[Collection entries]

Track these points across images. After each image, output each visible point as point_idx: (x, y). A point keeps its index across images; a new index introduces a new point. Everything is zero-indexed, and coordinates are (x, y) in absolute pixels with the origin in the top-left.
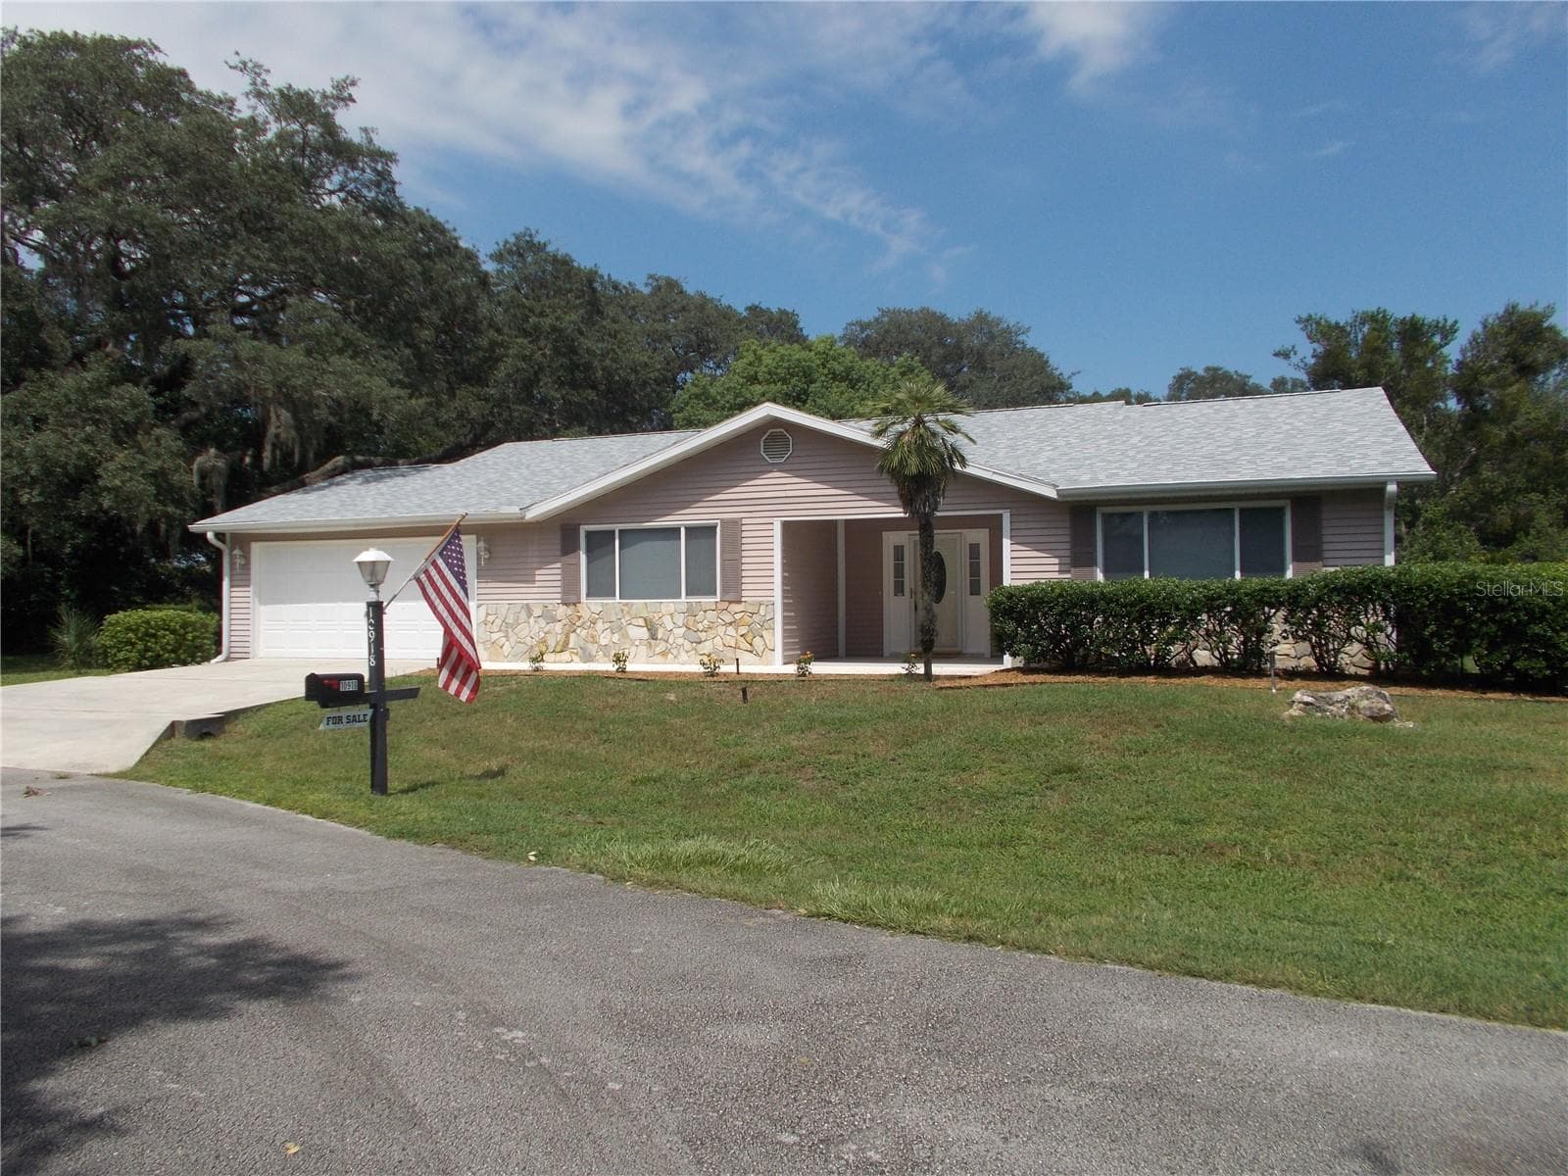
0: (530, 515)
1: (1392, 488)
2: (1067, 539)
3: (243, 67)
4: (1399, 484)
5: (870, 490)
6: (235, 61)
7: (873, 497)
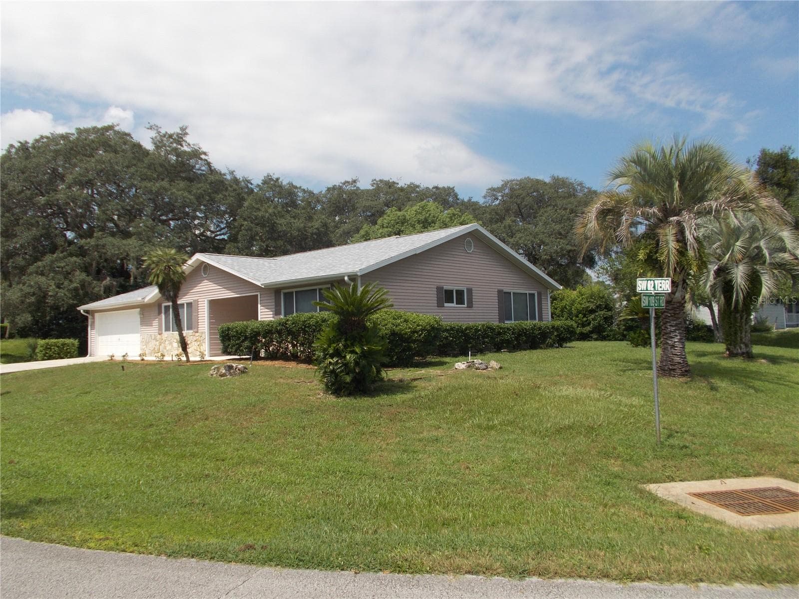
0: (146, 300)
1: (346, 278)
2: (274, 304)
3: (151, 128)
4: (348, 276)
5: (227, 286)
6: (148, 126)
7: (228, 289)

PROBLEM REQUIREMENTS: Arrange every line of the items above as a numbered list, skipping any blank lines. Leave the pictures out of your answer.

SOLUTION BELOW:
1. Track these points across images. After each image, output each visible point as point_idx: (x, y). A point keeps its index across images; a new index introduces a new point. Everything is zero-indexed, and coordinates are (x, y) in absolute pixels with the origin in the top-left.
2. 0: (530, 515)
3. 1: (1392, 488)
4. 2: (1067, 539)
5. 3: (243, 67)
6. 4: (1399, 484)
7. 5: (870, 490)
8. 6: (235, 61)
9. 7: (873, 497)
10. 0: (146, 300)
11. 1: (346, 278)
12. 2: (274, 304)
13. 3: (151, 128)
14. 4: (348, 276)
15. 5: (227, 286)
16. 6: (148, 126)
17. 7: (228, 289)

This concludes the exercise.